Across his career there are many proud achievements Lucio can point to. Fostering a diverse working environment, and challenging his agencies to do the same, ranks highly among them.

“The whole notion of diversity has been one of the drivers of my career. It’s a belief that is anchored in science and research: when it comes to complicated tasks, diverse teams perform significantly better than homogenous teams. The sort of stuff we do is complicated. So having a diverse team is a business imperative,” he explains.

“We have products that are consumed by everybody around the world, so we should have teams that are mirrors of the communities we serve. I have always believed that.

“I’m proud that I’m leading the most diverse team I have led anywhere at Facebook, in terms of women and under-represented groups.”

But, he also has some words of encouragement for anyone who finds working with people different from them difficult.

He explains: “Managing diverse teams is a pain in the neck, because you have to embrace conflict. The diverse team’s complicated task will always outperform the homogenous team, but the homogenous team has a great time throughout. The diverse team is having a nightmare of conflicts and issues, they only know they won at the end.”

Lucio is also resolute when questioned about the intricacies of his craft. And while the zeitgeist appears to favour science over art, he comes across as a Renaissance man.

“AI, predictive technologies and martech are all very important and we should all understand when they work and when they don’t work.

“But what is often overlooked when you’re trying to build a strong connection with your user base are some fundamental things - we’re talking hopes, fears and expectations.

“You need to resonate emotionally in an environment where there’s 360 degree noise - you need to transcend and to have superior storytelling.

“The brands that have been built to stand the test of time are anchored in purpose. They play a meaningful role in people’s lives. They have a very deep connection with their users that goes beyond the utility of the product. They behave with integrity, and are constantly renovating themselves to deliver on their vision.”

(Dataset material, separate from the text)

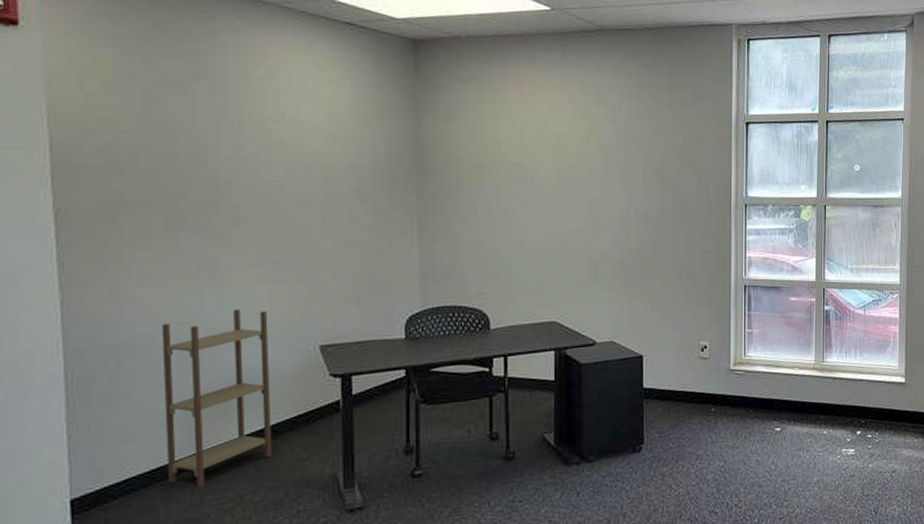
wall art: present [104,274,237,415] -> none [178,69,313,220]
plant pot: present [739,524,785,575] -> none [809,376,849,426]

And nearly a year in, Lucio says he has seen a “radical change” at Facebook, describing a “significant cultural shift” driven by CEO Mark Zuckerberg through the leadership team.

He adds: “There are four main elements to it: progress in social impact, creating meaningful experiences that significantly enhance people’s lives, and focusing on building our business by building other businesses. The fourth is around how we proactively tell the story of the progress of the first three elements.

“The challenges we face are the same and will be the same for the next five years - rebuilding trust and rebuilding value for each of the apps. In order to do that we need to be purposeful and consistent in all the things we need to fix and the stories we need to tell.”